• Saved entries:

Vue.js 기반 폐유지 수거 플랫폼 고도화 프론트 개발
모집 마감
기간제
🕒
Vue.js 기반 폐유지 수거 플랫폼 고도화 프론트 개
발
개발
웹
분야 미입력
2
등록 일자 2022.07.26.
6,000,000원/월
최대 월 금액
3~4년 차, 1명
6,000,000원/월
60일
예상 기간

• PROBLEM STATEMENT: Each record must be transcribed exactly, with nothing left out.

• REPLY:
Vue.js 기반 폐유지 수거 플랫폼 고도화 프론트 개발
모집 마감
기간제
🕒
Vue.js 기반 폐유지 수거 플랫폼 고도화 프론트 개
발
개발
웹
분야 미입력
2
등록 일자 2022.07.26.
6,000,000원/월
최대 월 금액
3~4년 차, 1명
6,000,000원/월
60일
예상 기간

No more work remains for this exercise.